## EXERCISE GOAL
When you restate the data, keep every word as it is and drop the images.

## MATERIAL PROVIDED
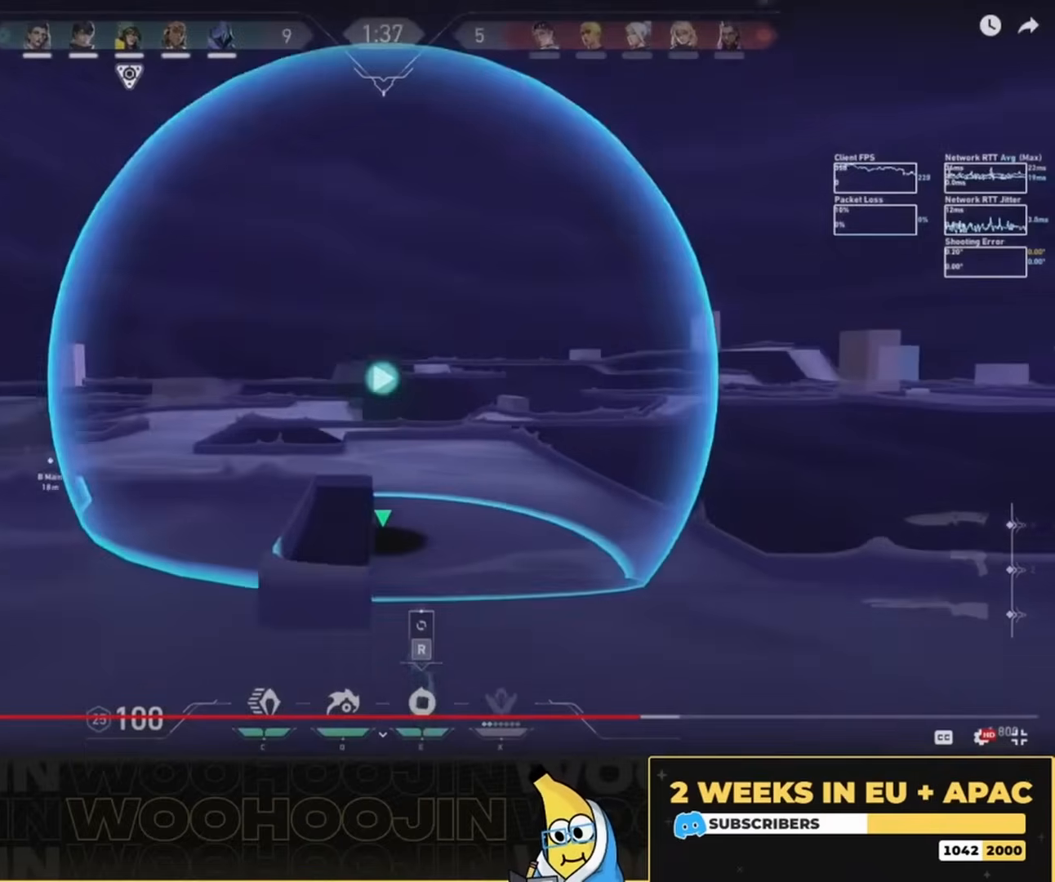
{"keys": ["d", "shift", "w"], "mouse": ["left"], "events": [[67, "mouse_left", "down"], [367, "d", "down"]]}
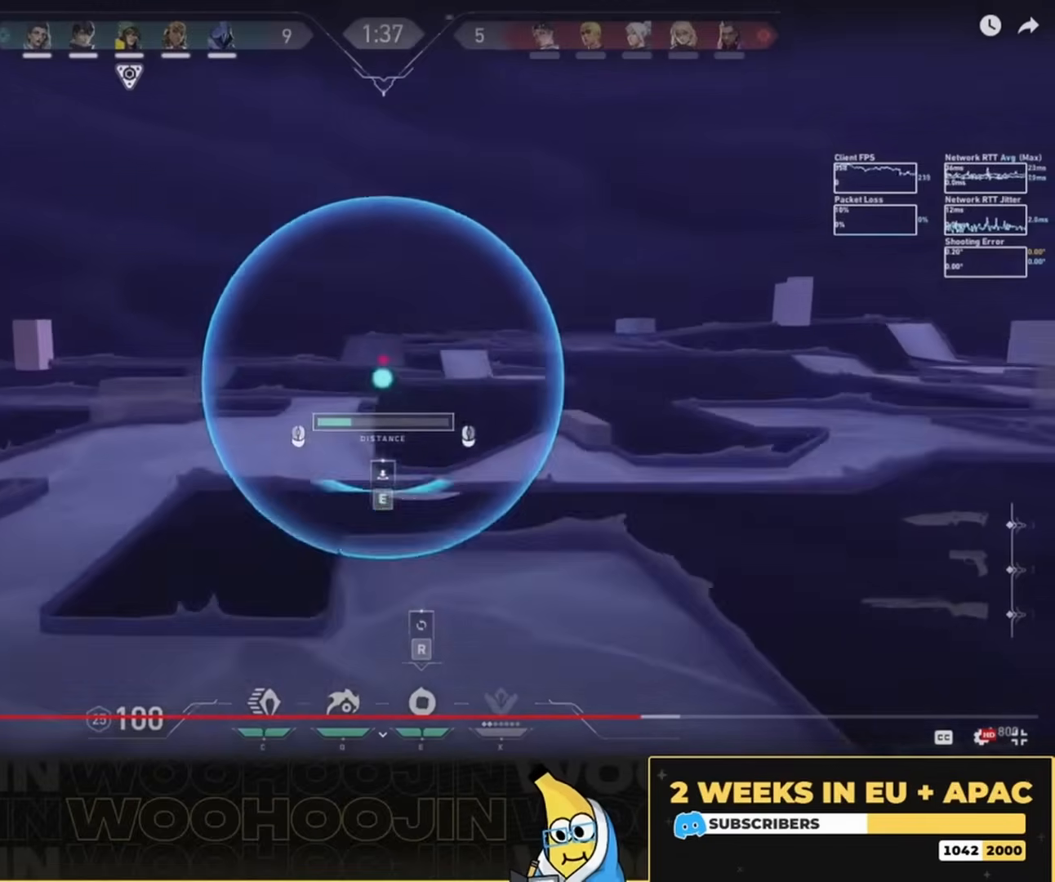
{"keys": ["shift", "w"], "mouse": ["left"], "events": [[34, "d", "up"]]}
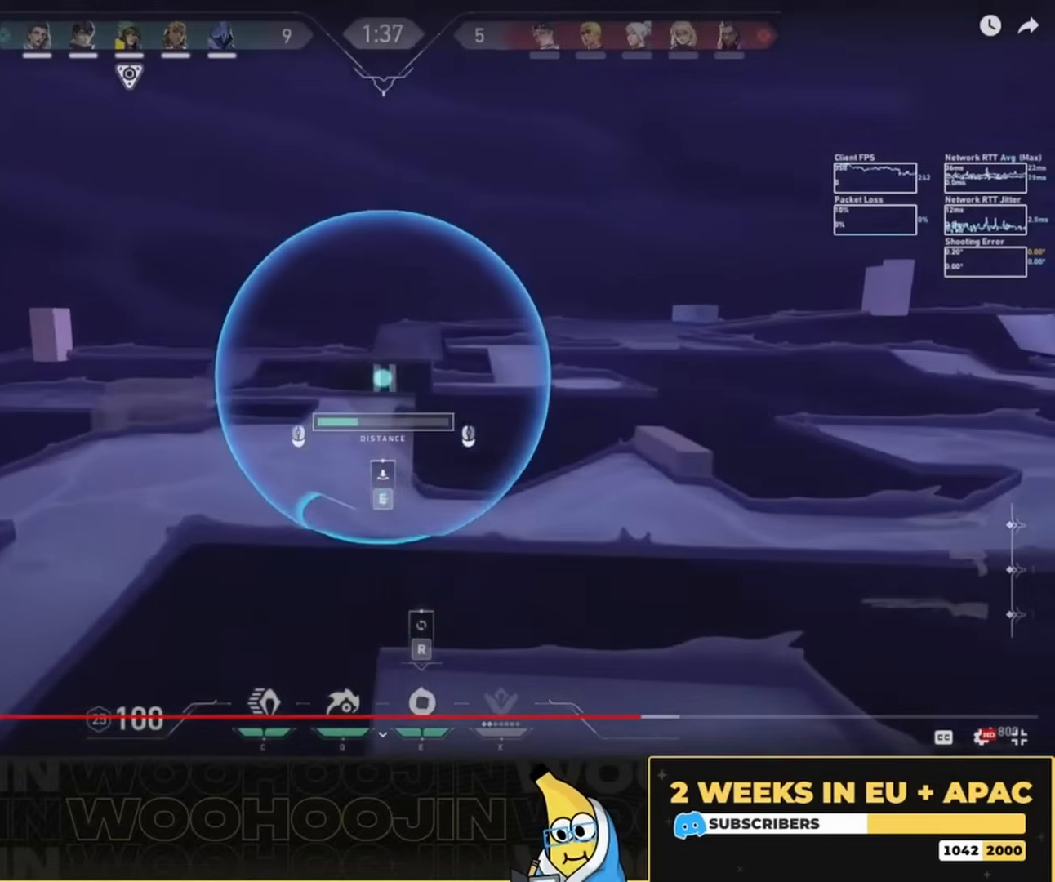
{"keys": ["shift", "w"], "mouse": ["left"], "events": []}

## TASK RESPONSE
{"keys": ["d", "shift", "w"], "mouse": ["left"], "events": [[67, "mouse_left", "down"], [367, "d", "down"]]}
{"keys": ["shift", "w"], "mouse": ["left"], "events": [[34, "d", "up"]]}
{"keys": ["shift", "w"], "mouse": ["left"], "events": []}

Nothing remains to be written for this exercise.